Apesar de alguns desafios, um julgamento precipitado pode privar os jogadores de horas de entretenimento solo genuíno. No entanto, o multiplayer do jogo pode apresentar alguns contratempos.

Sofrendo com uma das piores campanhas de publicidade dos últimos 10 anos, Esquadrão Suicida: Mate a Liga da Justiça adiou seu lançamento para evitar a ira dos fãs. Rotulado como um “jogo como serviço”, o título apostou em um gênero saturado, com títulos como Destiny, Fortnite e o cancelado game dos Vingadores.

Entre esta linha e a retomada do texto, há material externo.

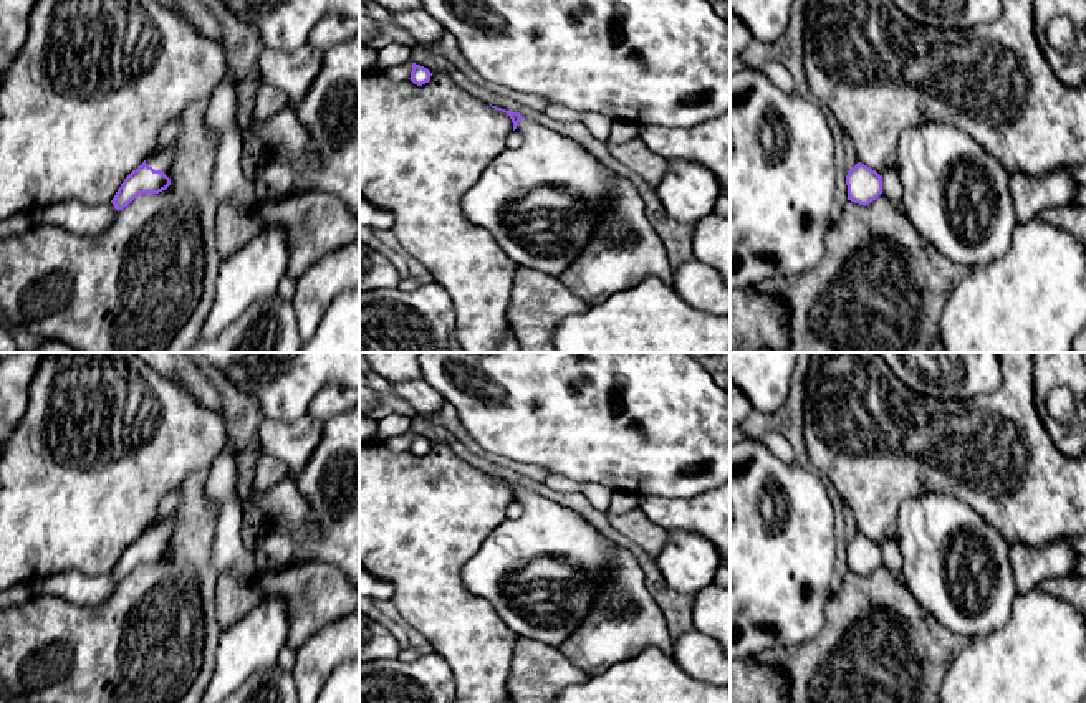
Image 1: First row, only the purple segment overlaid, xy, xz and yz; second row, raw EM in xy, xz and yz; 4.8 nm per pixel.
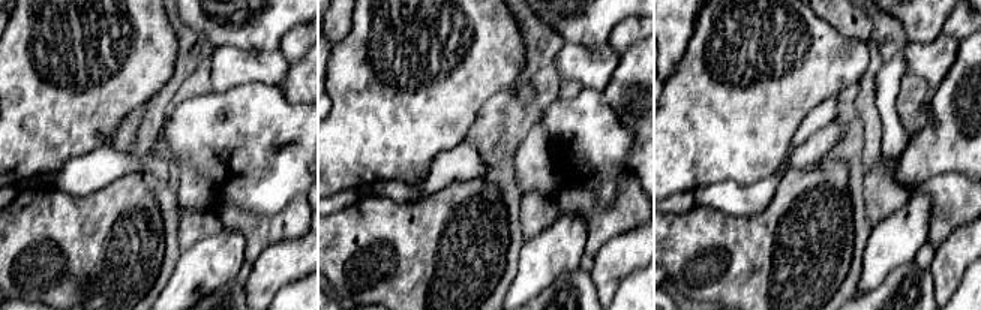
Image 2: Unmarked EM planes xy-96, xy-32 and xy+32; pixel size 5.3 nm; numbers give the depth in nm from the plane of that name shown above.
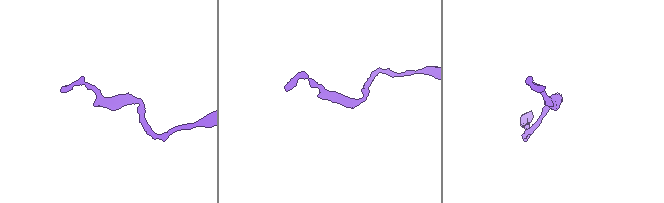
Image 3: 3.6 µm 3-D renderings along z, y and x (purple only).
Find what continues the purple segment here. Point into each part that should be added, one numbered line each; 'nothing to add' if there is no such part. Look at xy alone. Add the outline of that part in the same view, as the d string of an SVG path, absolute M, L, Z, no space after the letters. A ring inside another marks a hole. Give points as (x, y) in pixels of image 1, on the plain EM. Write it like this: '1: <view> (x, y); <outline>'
1: xy (163, 531); M162 521L162 523L146 529L146 534L149 538L152 538L154 541L161 541L169 549L171 549L172 533L174 533L174 523L172 521Z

A escolha de um gameplay focado em multiplayer e dividido em temporadas levanta questões sobre a sabedoria dessa decisão. Gotham Knights, já uma experiência negativa do estilo de jogo, não foi o suficiente para dissuadir a Rocksteady? Foi realmente a melhor escolha para uma “continuação de legado”? A série Arkham, conhecida como uma das melhores adaptações de super-heróis nos videogames, inclusive o spin-off Arkham Origins, não seria um padrão mais eficaz?

O ponto mais lamentável é que a história do novo título é forte e está alinhada com o que a desenvolvedora fez anteriormente ao explorar o universo da DC. A equipe criou um cenário cativante focado em Gotham, explorando o futuro de alguns personagens após a trilogia Arkham. A sequência é envolvente, culminando em uma caçada intensa, onde Batman persegue a Força Tarefa X, quase em um formato Dead By Daylight.

O elenco, seguindo a linha do cinema da Warner, apresenta Pistoleiro, Capitão Bumerangue, Tubarão-Rei e Arlequina, proporcionando uma dose de loucura à narrativa. Apesar das inúmeras versões desses personagens, as criações da Rocksteady têm carisma próprio e um toque de originalidade.

O jogo também destaca Metrópolis, uma cidade lindamente projetada. Com uma mistura futurista de metrópole com toques steampunk e muitos neons, a cidade é praticamente vazia, o que, embora belo, pode ser considerado um desperdício de potencial. Poderia facilmente ser povoada por NPCs sobreviventes, proporcionando mais vida e locais para visitar.

Apesar das controvérsias iniciais, Esquadrão Suicida: Mate a Liga da Justiça oferece uma experiência digna para os fãs, especialmente aqueles que apreciam uma narrativa rica e aprofundada. Com sua abordagem única e um mundo a ser explorado, o jogo prova que, por trás de uma publicidade problemática, pode haver uma pérola de entretenimento para os jogadores solo. O multiplayer, no entanto, pode ser um campo minado de desafios a serem superados.